This comes as little surprise after the UK government had already announced a freeze on the pensions ‘triple lock’ and a rise in National Insurance contributions (NIC) only a month before the October budget was released.

In this article, we look at the UK tax rates for income, capital gains, pensions and inheritance. This is a good prompt for you to consider if your money is structured tax efficiently.

Income tax and National Insurance contributions

Chancellor Rishi Sunak did not announce any changes to the personal allowances or applicable tax rates, which will remain frozen up to, and including, the 2025/26 tax year.

This means that the personal allowance will stay at £12,570, and the higher rate threshold will remain at £50,270.

As highlighted in our previous article, The cost of Covid – Careful tax planning has never been more important, in September 2021 the UK government announced a rise in NIC and dividend tax by 1.25% to be introduced from 6th April 2022. This is to help tackle the record-high NHS waiting lists and the increased expense of social care due to the pandemic.

Once these increases take place, basic rate taxpayers will pay 8.75% on dividend income above the £2,000 allowance, with individuals who fall into the higher and additional tax rates paying 33.75% and 39.35% respectively.

The 1.25% rise in National Insurance contributions, which applies to both employees and employers, means that an individual on a £30k annual salary will pay an extra £255 per year, while someone earning £100k per year would pay £1,130 more.

As of the 2023/24 tax year, the additional NIC will stand apart on wage slips to become a ‘Health and Social Care Levy’ and will be payable by anybody still in work – even those over the UK state pension age.

Savings and investments

The Autumn Budget did not include any changes to taxation of savings and investments. The tax-free allowance for income earned on UK savings remains at £5,000, with the annual ISA subscription limit still at £20,000 (£9,000 per child for Junior ISAs).

Note that UK tax-free investments, such as ISAs, generally become taxable when you become resident in another country. It is advisable to take cross-border advice before your tax residency changes to ensure you are aware of all options available and can structure your assets and investments in the most tax-efficient ways possible.

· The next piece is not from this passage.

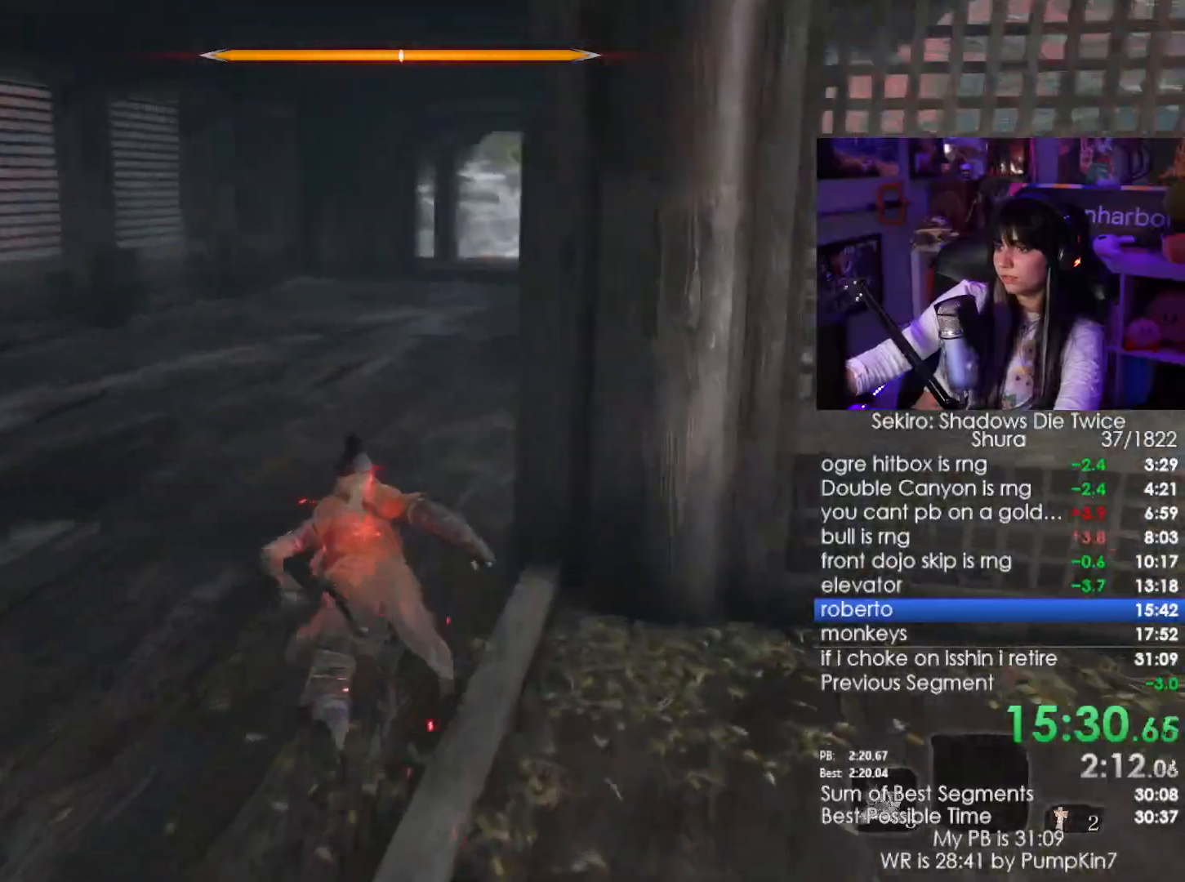
{"keys": ["shift", "w"], "mouse": [], "events": [[233, "c", "down"], [333, "c", "up"]]}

If you are already living abroad, a locally based financial adviser can still help you take advantage of compliant opportunities to improve the tax efficiency of your assets.

Capital gains tax (CGT)

The anticipated alignment of capital gains tax rates with income tax rates did not materialise and changes to CGT allowances were not included in the budget.

Capital gains from the sale of non-real estate assets will remain set at 10% for basic rate taxpayers, and 20% for higher and additional rate taxpayers.

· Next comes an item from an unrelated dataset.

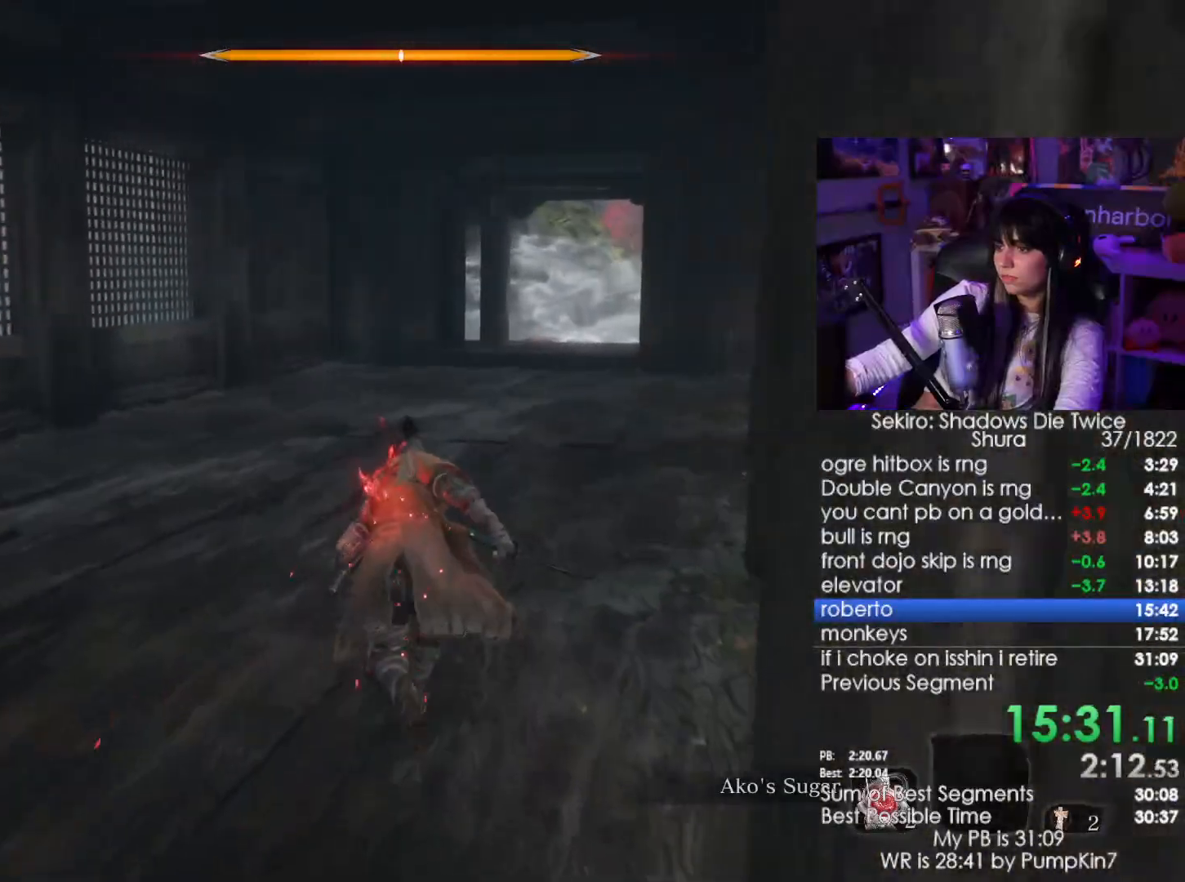
{"keys": ["shift", "w"], "mouse": [], "events": []}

The basic rate for earnings from the sale of property is still 18%, while the higher and additional rate is set at 28%.

A positive change to come from the October 2021 budget is an immediate extension to the 30-day allotted period in which individuals must calculate, report, and pay capital gains tax derived from residential property transactions.

This window has now doubled to 60 days to help prevent unsuspecting homebuyers being fined. The previous 30-day deadline was responsible for earning the government £935 million for the 2020/21 tax year.

The Office of Tax Simplification (OTS) had warned back in May 2021 that many taxpayers learn of their tax obligations too late to avoid a fine.

Due to the complexities of these types of transactions, the new 60-day period is sure to be welcomed – anyone buying and selling property now has a little extra breathing room.


Annual allowance: The annual allowance for pensions remains set at £40,000, as it has been since the 2016/17 tax year. Similarly, ‘threshold income’ remains at £200,000 and ‘adjusted income’ at £240,000 for 2022/23.

Lifetime allowance (LTA): The LTA for pensions remains at £1,073,100 for the 2022/23 tax year. As originally announced in the Spring Budget, this allowance no longer tracks inflation and is frozen until 2025/26.

QROPS/Overseas transfer charges: The budget did not include any changes to Qualifying Recognised Overseas Pension Schemes (QROPS).  Since then the government has focused on preventing pension scams, and this approach may affect transfers to QROPS from December onwards.

Inheritance tax (IHT)Aside from the residential nil-rate band (RNRB) introduced in 2017 to provide extra tax relief against the value of the family home, the tax-free allowance ‘nil-rate band’ of £325,000 has remained unchanged since 2009. As announced in the Spring Budget, this freeze will continue for five more years, until 2025/26.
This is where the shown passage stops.